I am attempting the following exercise: Given a delta complex (below) on a torus with an open disk taken out, find a chain of 2-simplices whose boundary is the boundary of the hole. (All the 2-simplices are oriented anti-clockwise)
My attempt: to get the boundaries of the disk (the inner square) we need a chain $T_2 + T_4 + T_6 + T_8 $, but the boundary of this includes the diagonals, so include the $T_1, T_3, T_5, T_7$ simplices. So now we have the chain $T_1 + T_2 + \dots + T_8$, whose boundary is definitly that of the disk, but also doesn't seem a very 'interesting' answer, as all I'm saying is that $\delta(T - D^\circ) = \delta D$.
I can't see how to efficiently find a chain with a given boundary (or what it would be in this case)? Any pointers on how to proceed with this type of problem? Thanks.
Your answer is perfectly fine, and is about as "interesting" as it will get. Indeed, the statement that $\delta(T - D^\circ) = \delta D$ (at least, up to sign) is exactly the sort of intuition you want to have here. That intuitive geometric statement tells you that you should be looking for a chain which geometrically represents the entire space $T-D^\circ$, roughly, with the obvious choice then being just the sum of all the triangles.

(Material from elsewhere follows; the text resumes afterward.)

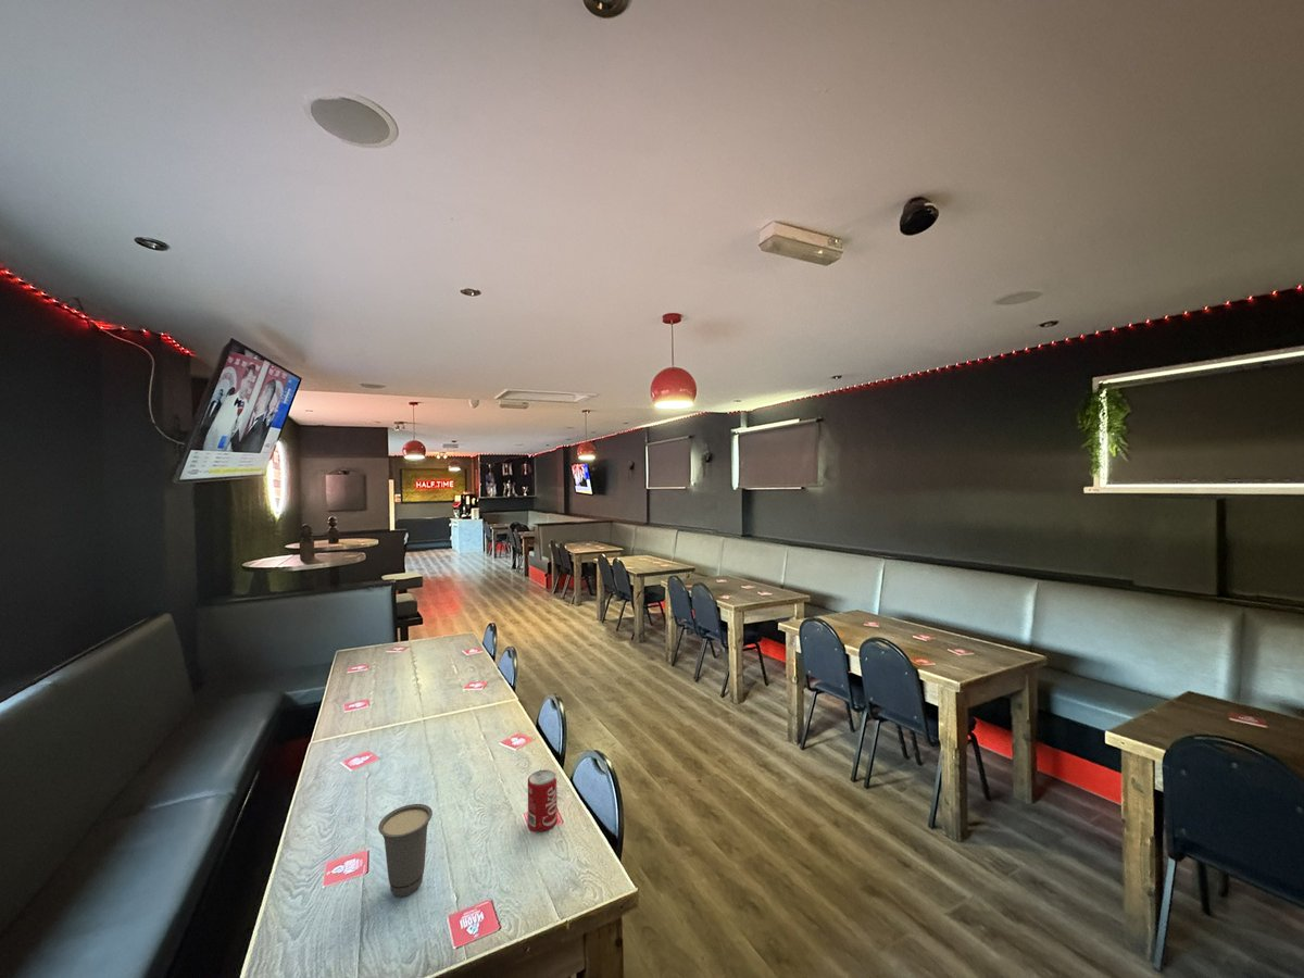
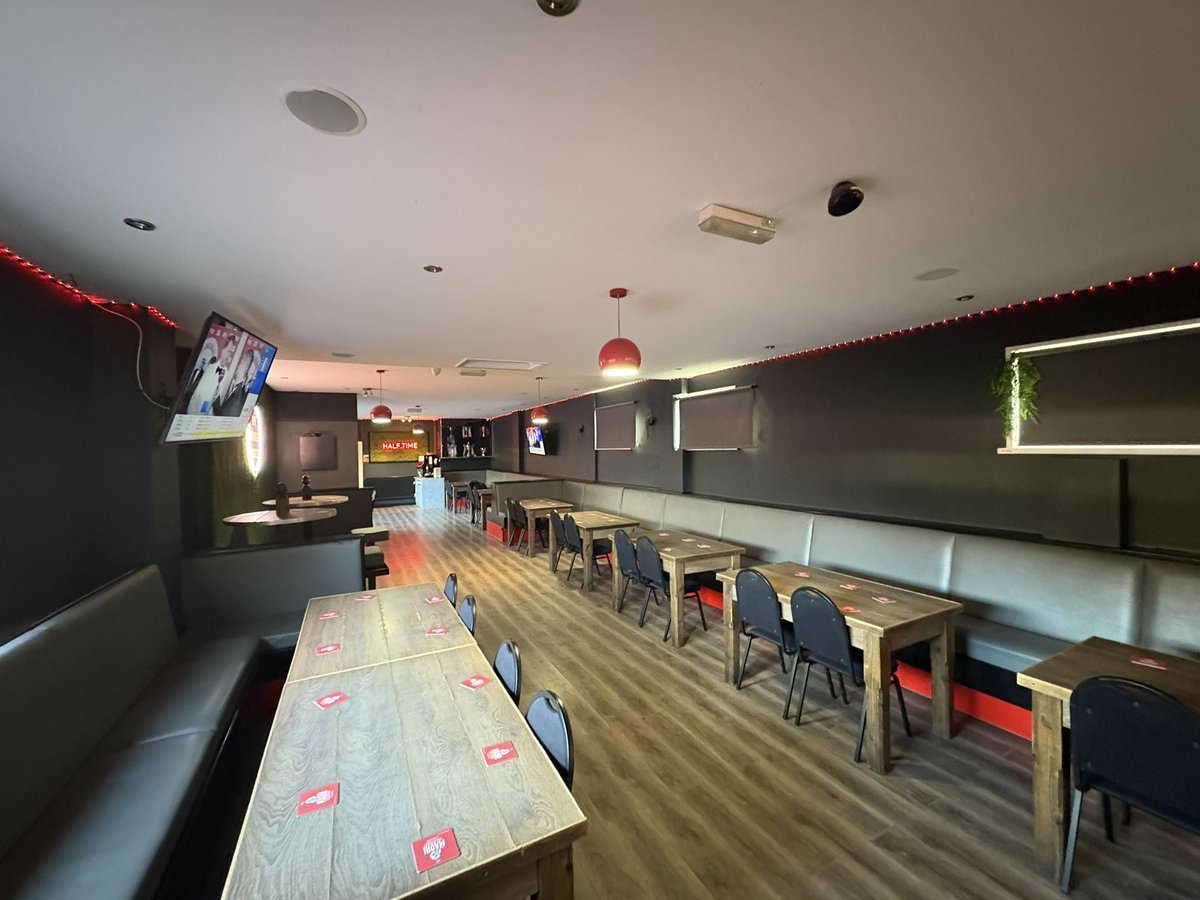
- cup [377,803,434,898]
- beverage can [527,769,559,832]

In fact, your derivation actually shows this is the only chain with the desired boundary, since such a chain must have exactly one copy of each of $T_2,T_4,T_6,$ and $T_8$, and then must have exactly one of each other simplex as well to cancel out the diagonals. Alternatively, any two chains with the desired boundary must differ by a 2-cycle. Assuming you already know that $H_2(T-D^\circ)$ is trivial, every 2-cycle is a boundary, but there are no nontrivial boundaries, since there are no 3-simplices. So there can only be one 2-chain with any given boundary.